In "Disability Does Not Discriminate: Toward a Theory of Multiple Identity Through Coalition," Zanita Fenton looks at the subordination of disabled people, created by pseudoscientific eugenics, through a Critical Legal Theory lens. The book's final chapter is a conclusion authored by editors Ferri, Annamma, and Connor. Here, the text's editors describe the work done in the preceding chapters, and pose an important, summative question: "What new insights might emerge if our analyses began with the assumption that these and other systems of oppression are mutually constituted and interconnected at the deepest and most fundamental level" (p. 221)?
Quibbles about this important book? Yeah, I guess so. Too many of the chapters are filled with dense, academic, jargonate language that will be inaccessible and off-putting to many readers that should be reading this. There are notable exceptions, in the chapter done by Kathleen Collins, and the co-authored piece by D.L. Adams and Nirmala Erevelles, which serve as useful models for future work that is accessible to a variety of readers.
Too, the book is over-focused, it seems to me, on bodies as objects of oppression, ignoring the important contributions of scholars like Margaret Price (2011), who have reframed the body and mind binary as a single, two-sides-of-the-same-thing bodymind. I wish, as well, that there were more contributions by scholars who identify openly and explicitly as disabled, perhaps especially by neurodivergent scholars.
Connor and Ferri (among others) have long used the term "dis/ability," as a way "to 1: counter the emphasis on having a whole person be represented by what he or she cannot do, rather than what he or she can, and 2: disrupt notions of the fixity and permanency of the concept of disability, seeking rather to analyze the entire context in which a person functions" (p. 1). While I, too, have used the term as part of a edited text sub-title (at the recommendation of a series editor), I've since come to think that the word works counter to the ways in which Connor and Ferri propose, in some of the same ways that terms like "special needs" or "differently-abled" do. Others have made a similar critique (Waschler, 2011). It strikes me as another euphemism, more academic jargon. I don't identify as dis/abled. I do identify as disabled.
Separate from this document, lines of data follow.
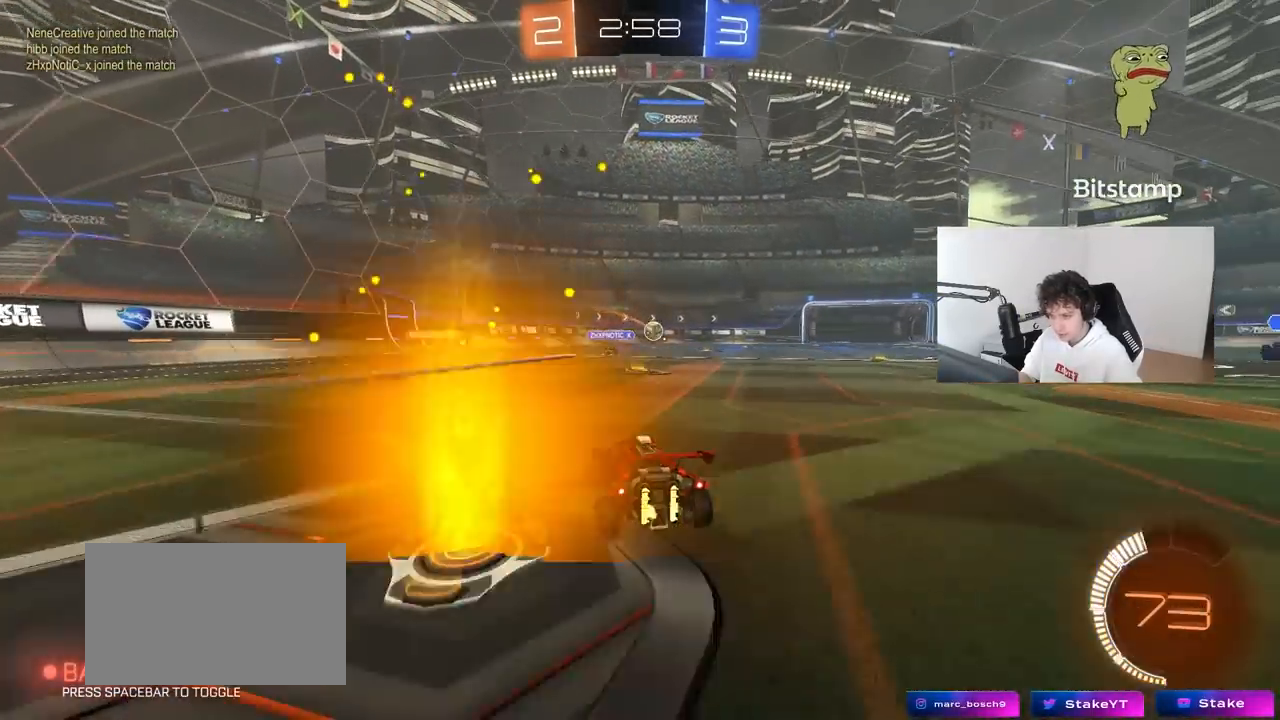
{"keys": ["d", "w"], "mouse": [], "mouse_move": "still", "events": [[333, "d", "down"]]}
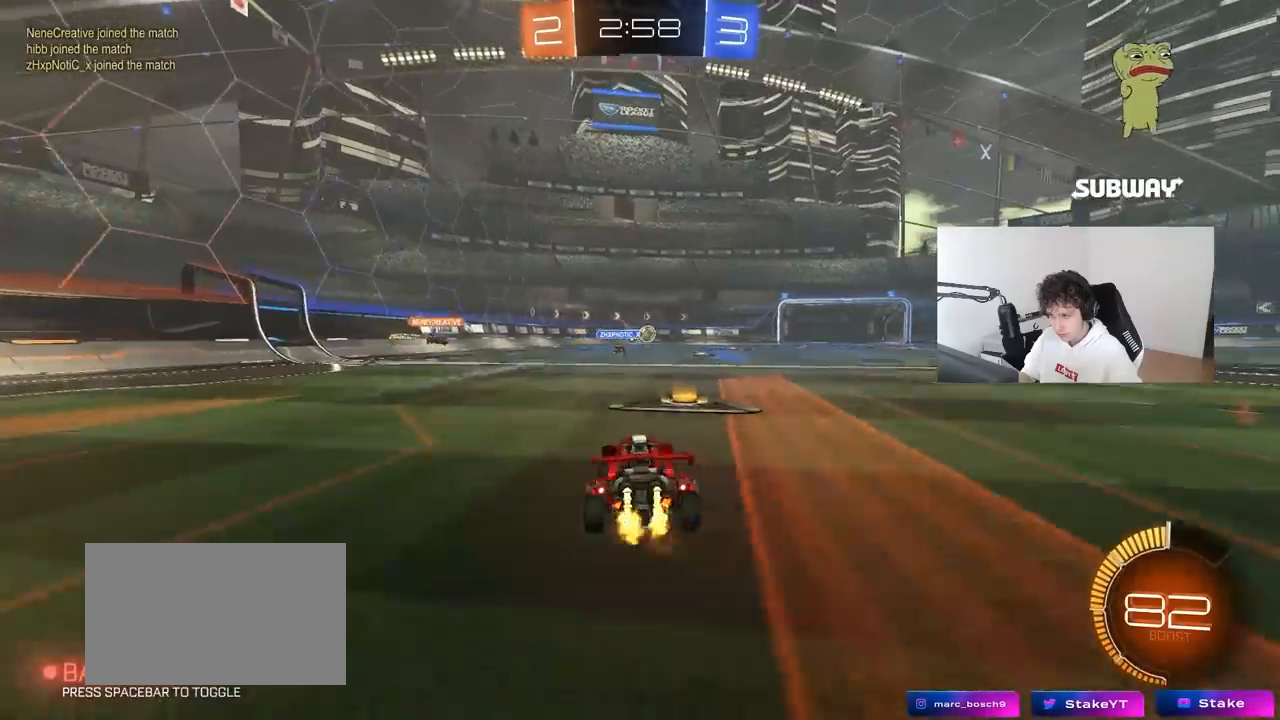
{"keys": ["w"], "mouse": [], "mouse_move": "still", "events": [[217, "d", "up"], [317, "d", "down"], [500, "d", "up"]]}
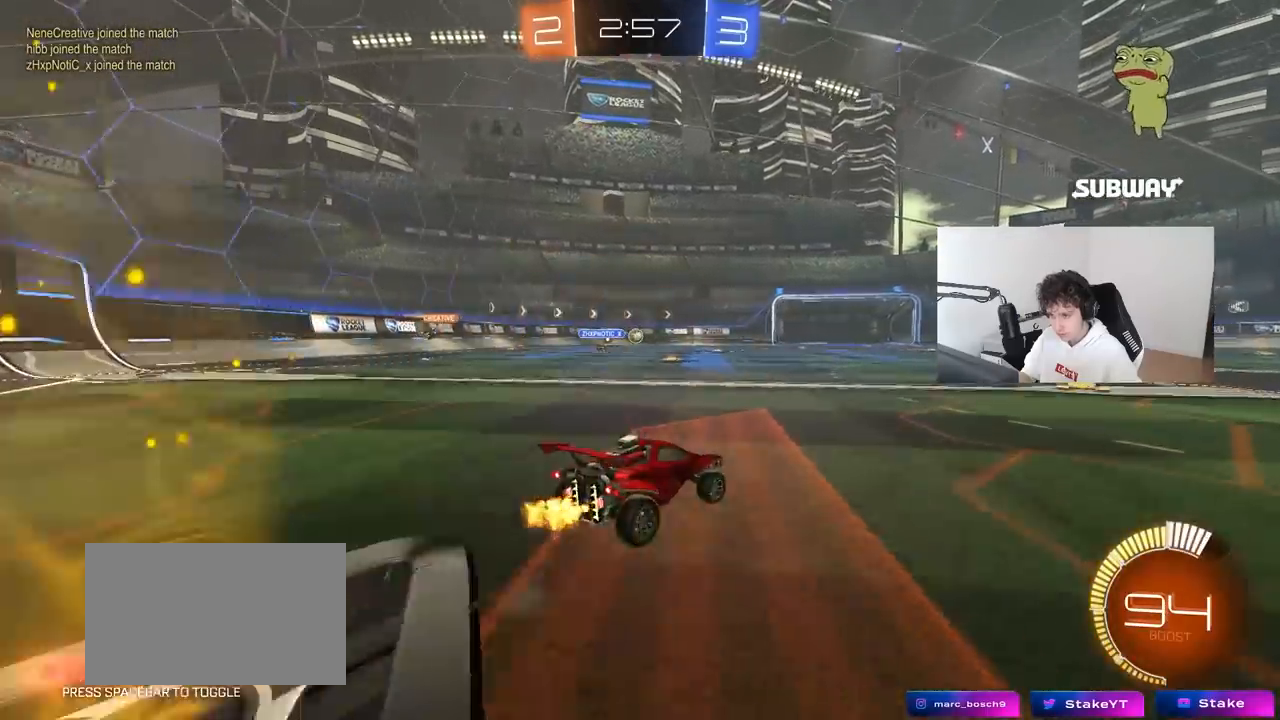
{"keys": ["w"], "mouse": [], "mouse_move": "still", "events": [[133, "d", "down"], [317, "d", "up"]]}
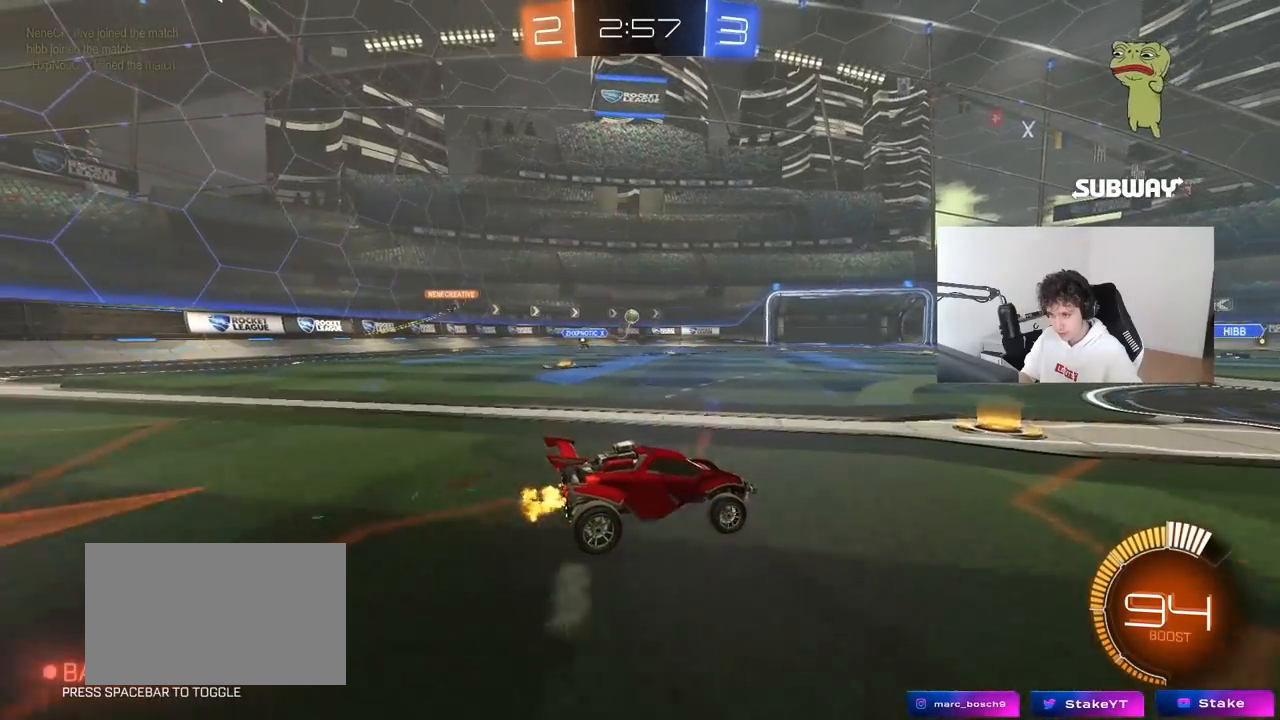
{"keys": ["w"], "mouse": [], "mouse_move": "still", "events": [[383, "d", "down"], [483, "d", "up"]]}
Increasingly, I'm interested in moving beyond interdisciplinary, intersectional work, to exploring ideas and concepts and lived experience from an ANTI-disciplinary, ANTI-sectional perspective. What will an undisciplined (probably Mad) exploration of DisCrit look like? That'd be something to think about.
But these are minor critiques of an important work. I really look forward to the conversation that this text begins. SO much to like.